Work to complete:
Please restate the entries below word for word, leaving out any pictures.

──────── Exercise materials ────────

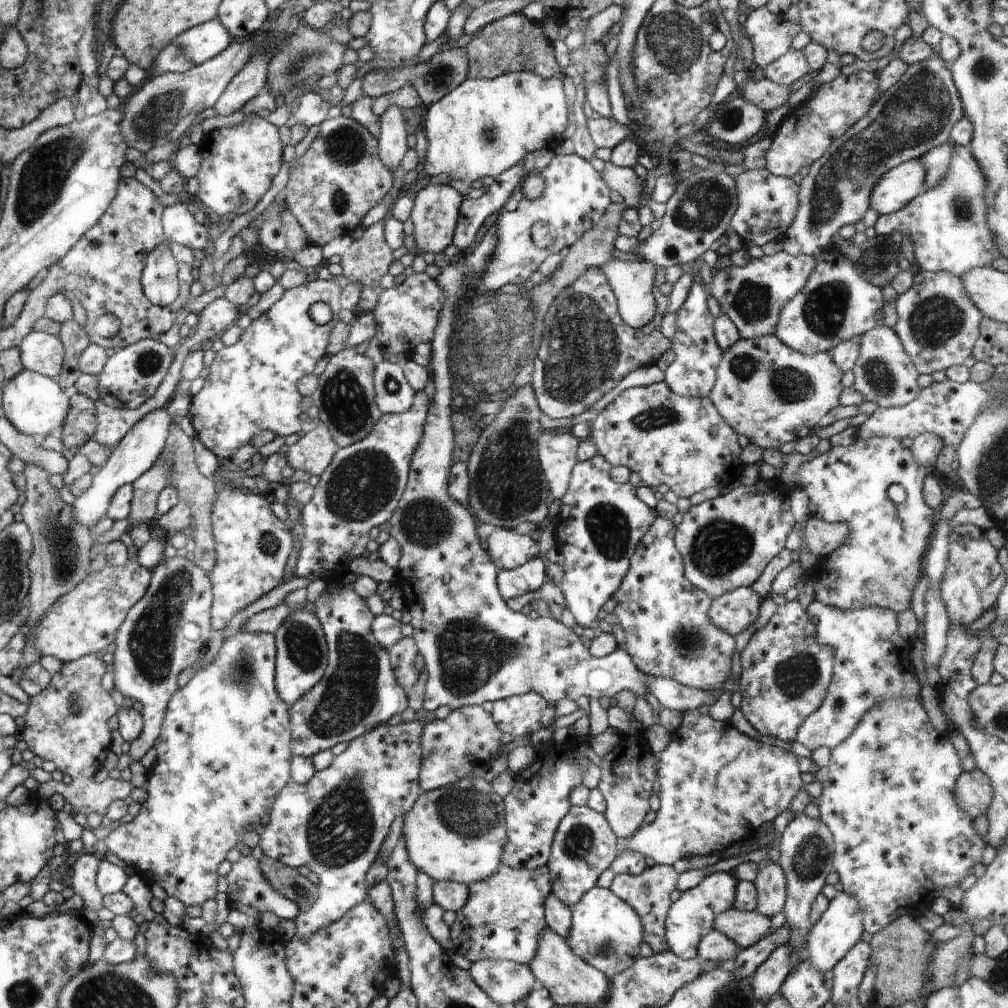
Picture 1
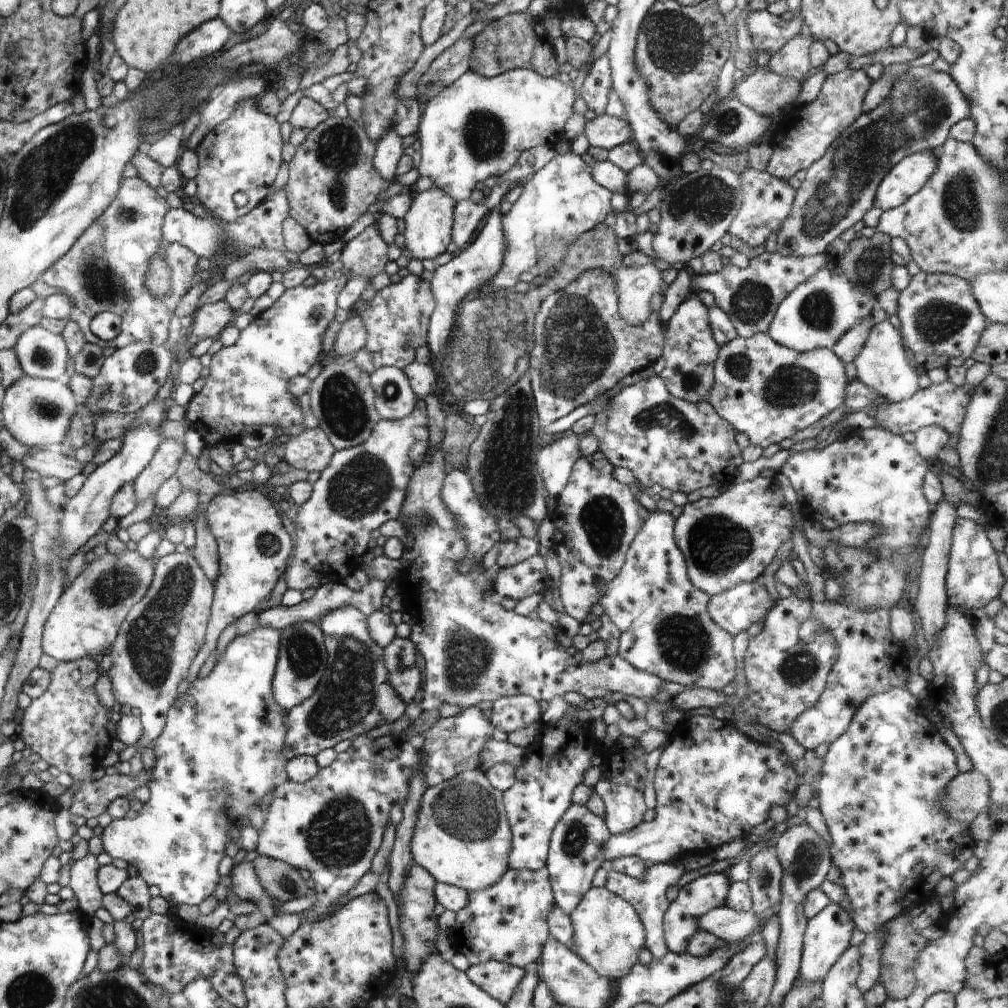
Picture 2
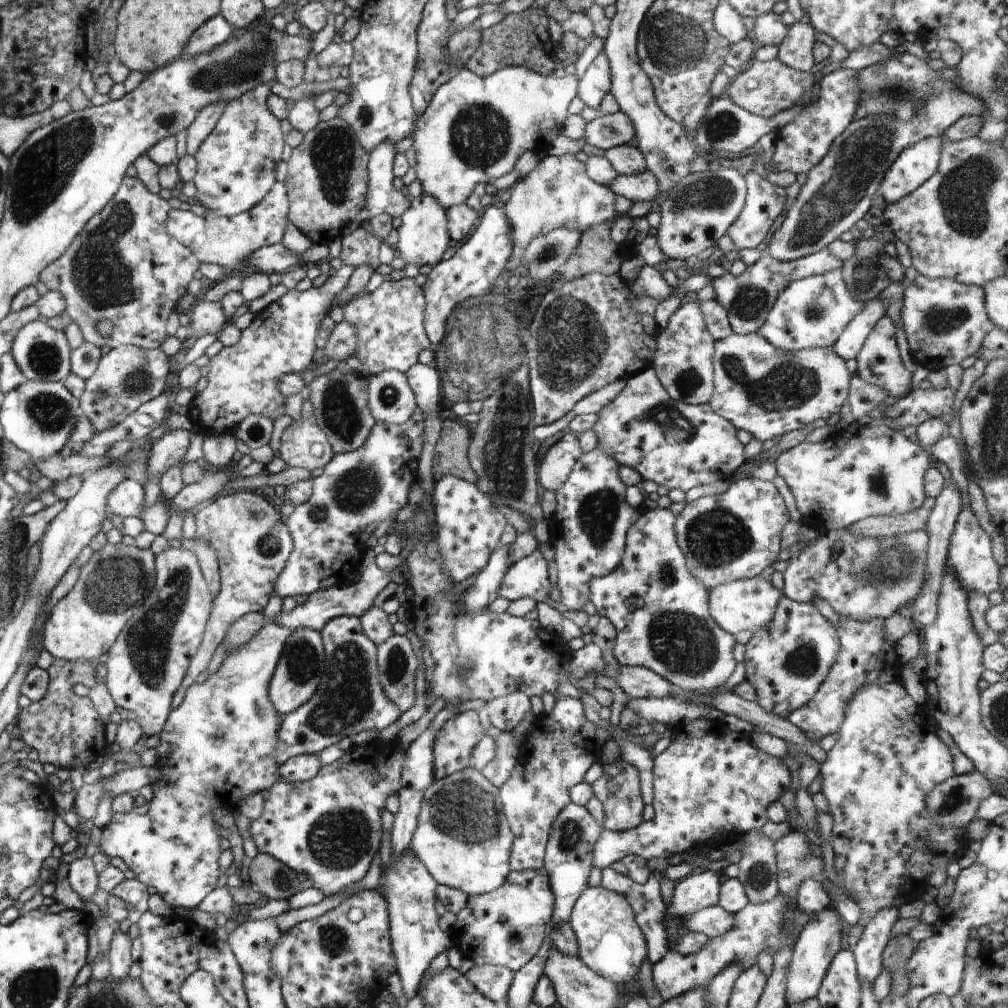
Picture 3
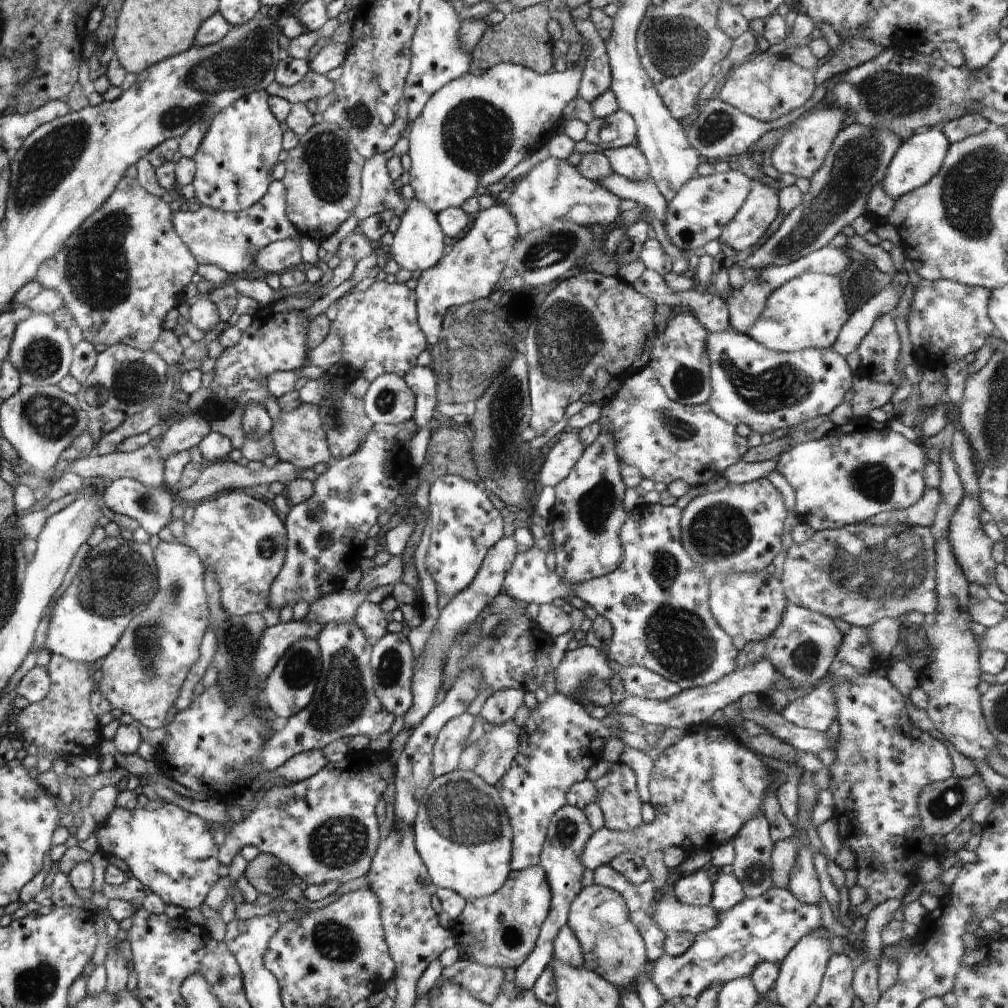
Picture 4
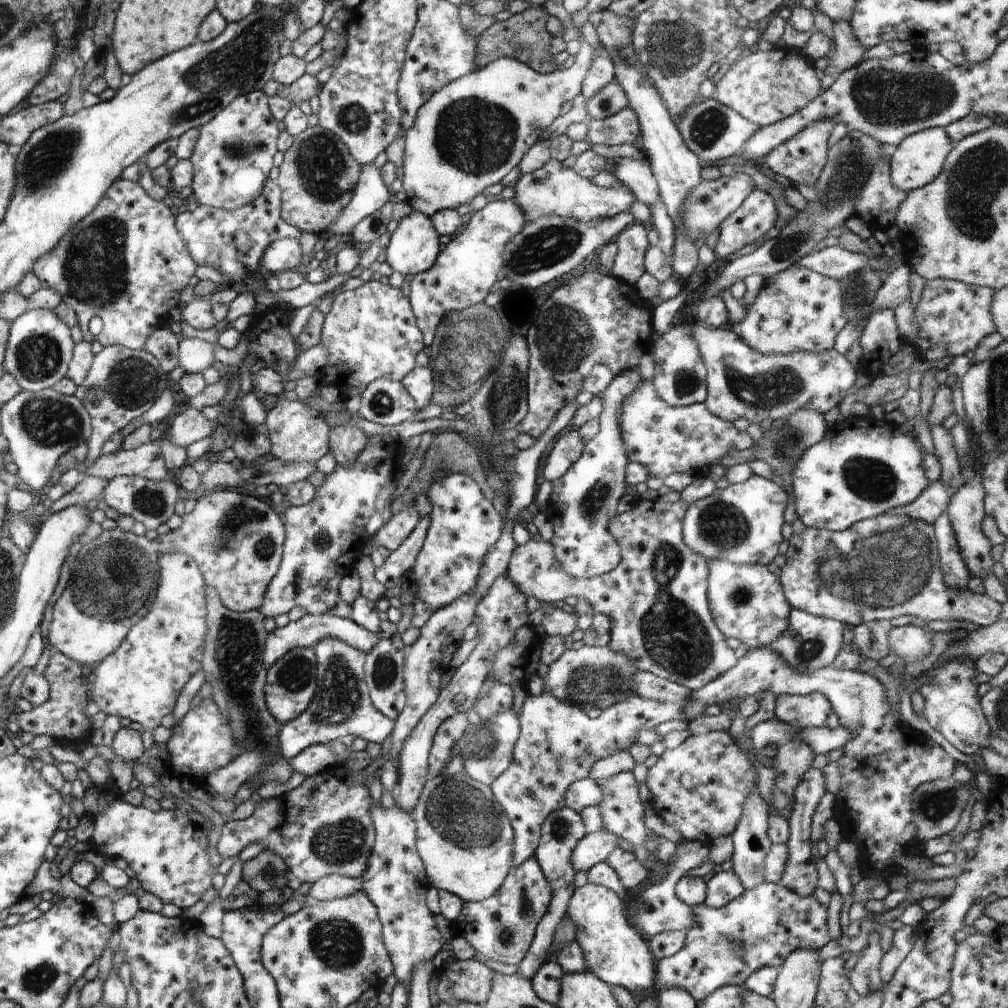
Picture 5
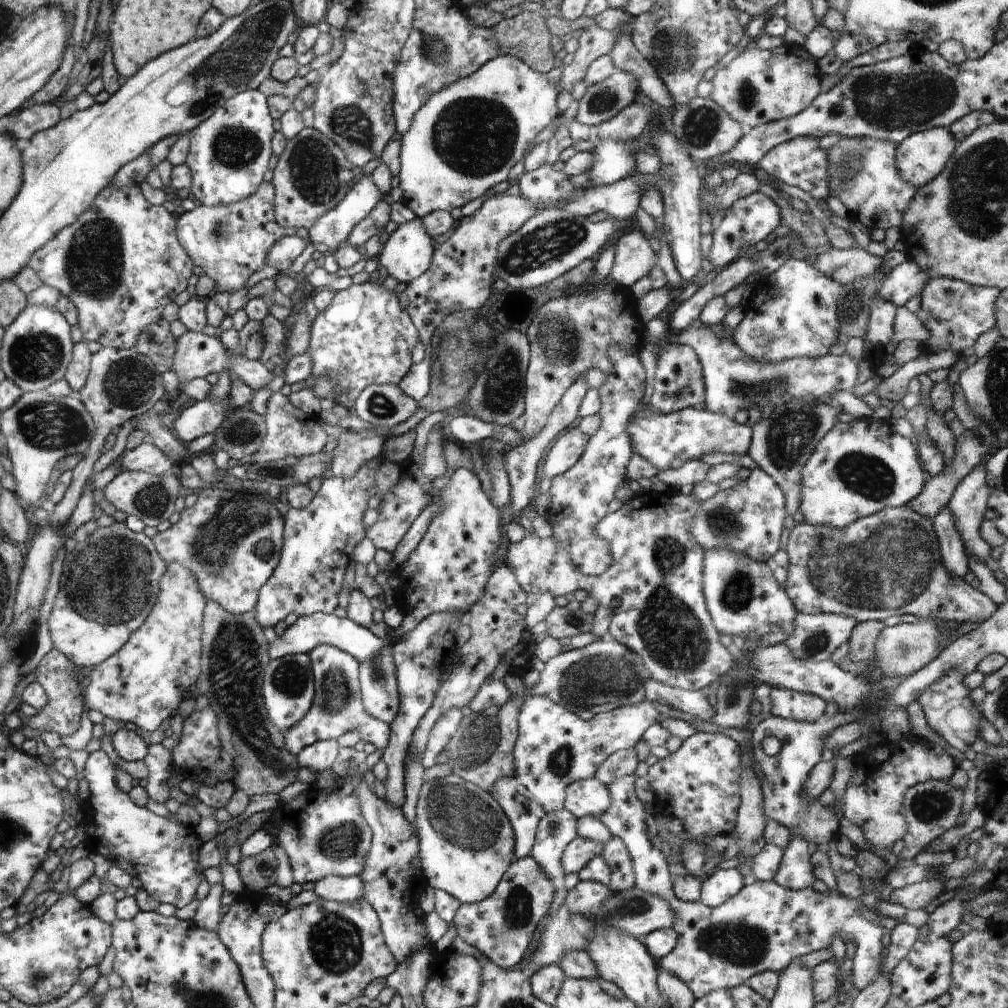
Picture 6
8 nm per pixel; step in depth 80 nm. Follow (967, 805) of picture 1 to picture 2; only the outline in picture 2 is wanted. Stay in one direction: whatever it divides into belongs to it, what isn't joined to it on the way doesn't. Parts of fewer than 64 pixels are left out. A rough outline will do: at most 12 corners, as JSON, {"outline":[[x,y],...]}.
{"outline":[[975,769],[958,773],[942,806],[970,824],[989,806],[990,785]]}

────────

Output of the task:
Picture 1
Picture 2
Picture 3
Picture 4
Picture 5
Picture 6
8 nm per pixel; step in depth 80 nm. Follow (967, 805) of picture 1 to picture 2; only the outline in picture 2 is wanted. Stay in one direction: whatever it divides into belongs to it, what isn't joined to it on the way doesn't. Parts of fewer than 64 pixels are left out. A rough outline will do: at most 12 corners, as JSON, {"outline":[[x,y],...]}.
{"outline":[[975,769],[958,773],[942,806],[970,824],[989,806],[990,785]]}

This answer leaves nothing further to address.